The Piano Concerto no 3 opens with a set of variations but the tempi are so pedestrian that the music lacks life and could pass for a corpse. Should a concerto not start with something that grasps the audience's attention? It does not have to be fast or noisy. The opening of Berg's Violin Concerto is neither fast nor noisy but is very impressive as is the whole work. A set of variations can make the work sound episodic or rhapsodic and result in the piece being formless and not hanging together - stop and start music. The second movement, a scherzo, is also in six-eight time so there is no contrast. The tranquillo section is sombre. The following Intermezzo does not work. As with much of Huber's music it starts well and then fizzles out. Here we are threatened with a big fugue but the music succumbs to dialogue between the piano and soloists in the orchestra. This leads into a finale which, thankfully, has a sense of form and therefore coherence, and is occasionally exciting. However, all too soon, our hopes are dashed and, as has already been noted, there is insufficient quality material in these works to maintain interest.
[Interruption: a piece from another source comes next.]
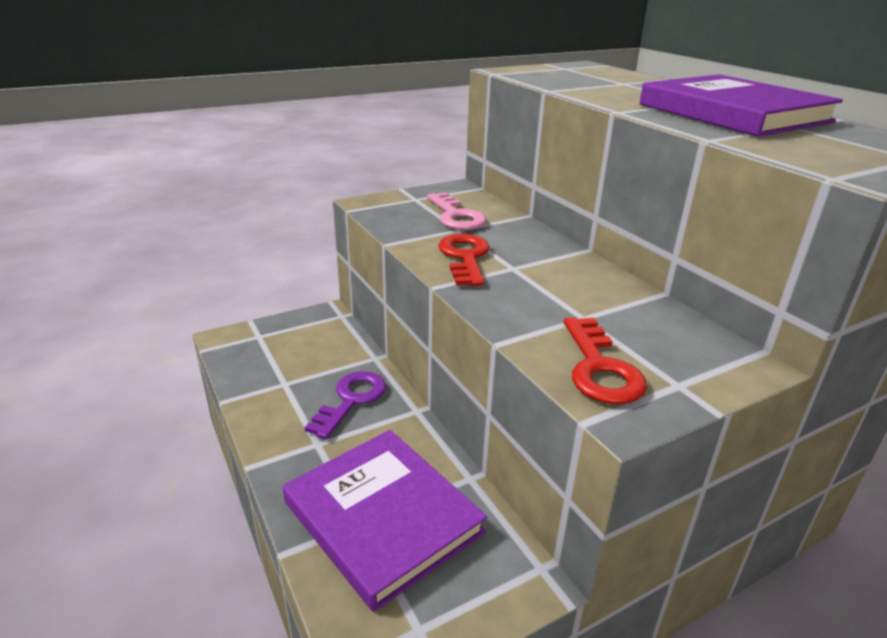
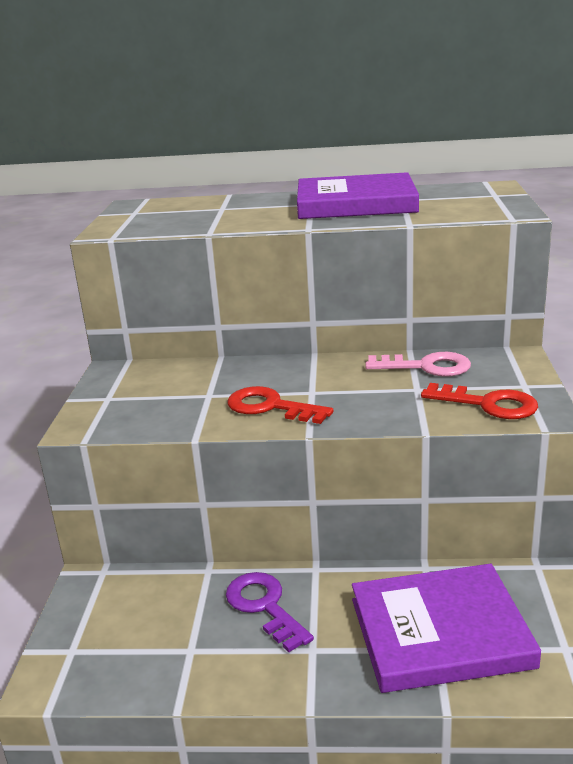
camera: 55 degrees left, 5 degrees down
(456, 216) = (179, 388): pink key -> pink key (426, 367)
I do not have the scores and so I cannot comment on whether the performances are faithful to the scores. I think some of the piano playing is a bit hesitant, or uncertain, in the big passages but it scintillates in the mercurial sections. It appears that the orchestra are on good form and I think many people will enjoy these concertos. It seems that I have been too damning but then there is a wealth of better music that is not recorded.

This disc also poses the question as to why more music from Switzerland is not readily available. Is it a musical backwater?

Huber died on Christmas Day 1921. He was 66 years of age. Clearly he was a fine musician and perhaps readers should investigate his symphonies.